Каждый новый секс с ней сводил Ксавье с ума. Ему хотелось, чтобы она принадлежала только ему, и безумно претила мысль о том, что он не был у неё первым. О том, что Галпин сделал её грязной для него. Однако он старался отталкивать эти мысли, хоть и был скрытым собственником и тем ещё манипулятором.
— Хочу, чтобы ты была громче, — обхватил он её живот и прибавил темп. Секс с ним был чем-то на уровне физического расслабления. Словно бездушным процессом для достижения результата. Уэнсдей кончила, ощутив его пальцы на себе, и крепко сжала ноги, дожидаясь, когда мышцы перестанут пульсировать, унося рассудок в закат. Через минуту Ксавье уже застегивал ширинку и помогал ей одеваться.
— Позвони маме… Они хотят приехать, — сказал он, нежно убирая волосы с её лица.
— Хорошо, я позвоню, — согласилась она, направившись к себе в кабинет.

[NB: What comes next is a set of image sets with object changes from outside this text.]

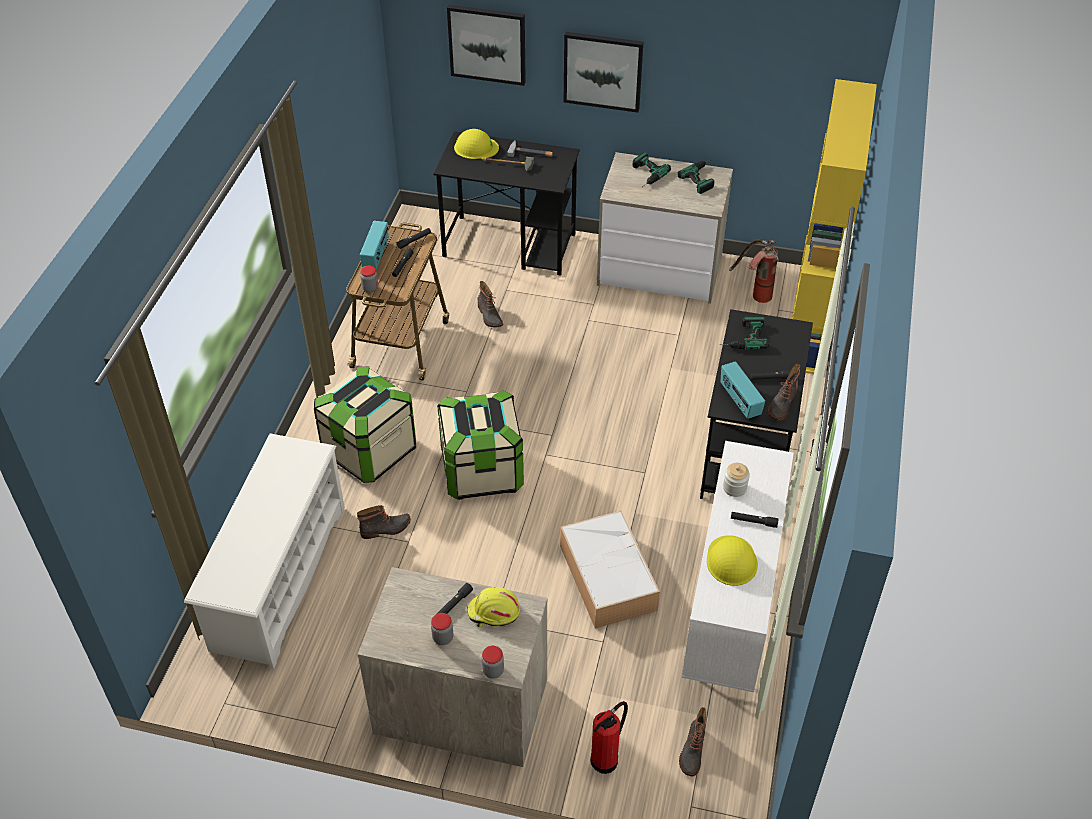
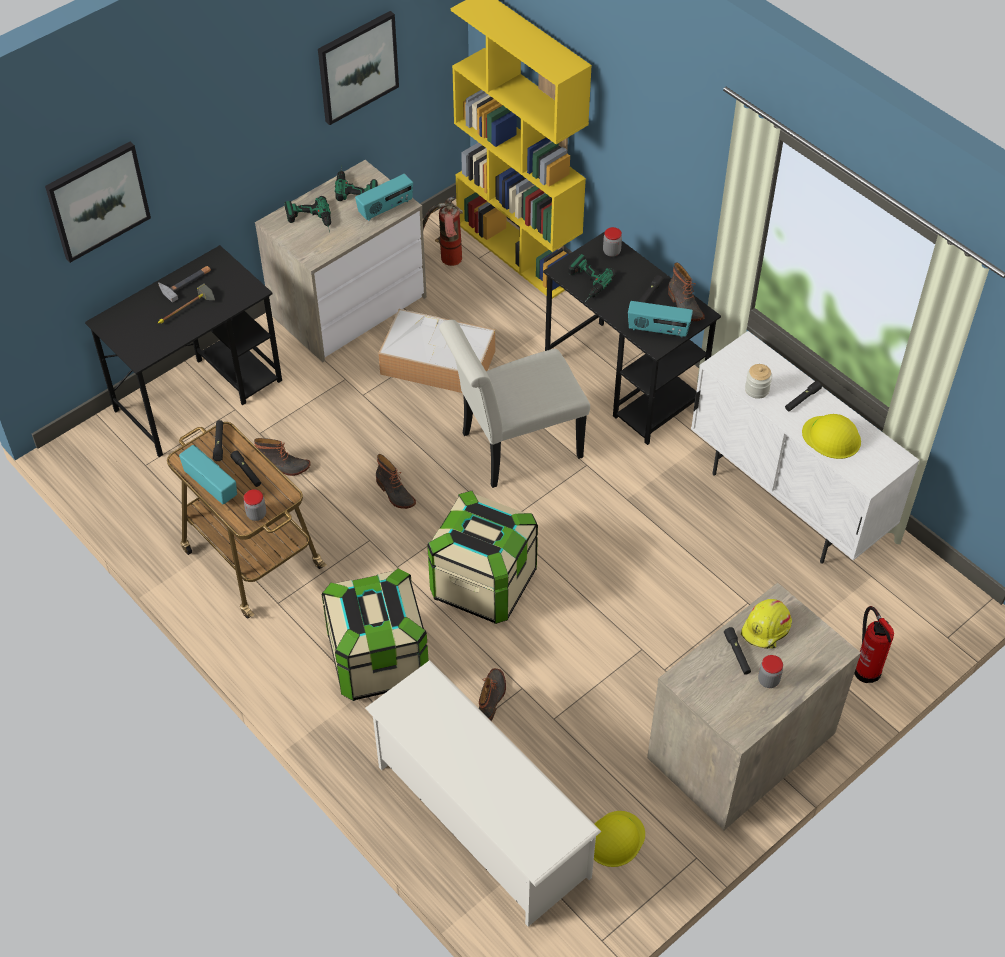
camera: 55 degrees left, 5 degrees up
(476, 147) = (132, 319): yellow hard hat -> yellow hard hat (615, 839)
(493, 671) = (829, 662): jar -> jar (611, 251)
(603, 71) = (222, 147): picture -> picture (357, 66)
(606, 576) = (680, 560): storage box -> storage box (436, 362)
(620, 423) = (513, 448): none -> white chair
(692, 751) = (898, 606): boot -> boot (394, 493)
(697, 202) = (386, 208): none -> radio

Подготовка к свадьбе забавляла Мортишу и помогала ей отвлечься от болезни Гомеса, тогда как Уэнсдей триггерило от одного только упоминания о ней, но они пришли к договорённости о том, что Уэнсдей оставляет честь накрыть стол и позвать близких родственников за мамой. А сама просто настраивает себя на важный для себя день. В голове всё время были слова Шарлин. «Он счастлив за тебя, за твой выбор». Уэнсдей было очень тяжело поверить в то, что он отпустил её, и что единственная причина, по которой он до сих пор приходит, кроется в её нежелании отпускать его…
15 июня в субботу был знаменательный день, и Уэнсдей стояла в комнате, пока Мортиша помогала ей собираться. Чёрное платье подчёркивало хрупкие бледные плечи и струилось до самого пола, делая из Уэнсдей шикарного чёрного лебедя.
— Ты прекрасно выглядишь, — поправила Мортиша её фату. — Твой жених будет просто в восторге, дочка…
Уэнсдей молча нахмурилась за ощущением пустоты внутри себя и опустила поникший взгляд. Внутри была убийственная тоска, от которой сердце рвалось на части.
— Уэнсдей… Красавица моя, — посмотрела на неё мама и погладила её нежную руку. — Ты должна быть сильной…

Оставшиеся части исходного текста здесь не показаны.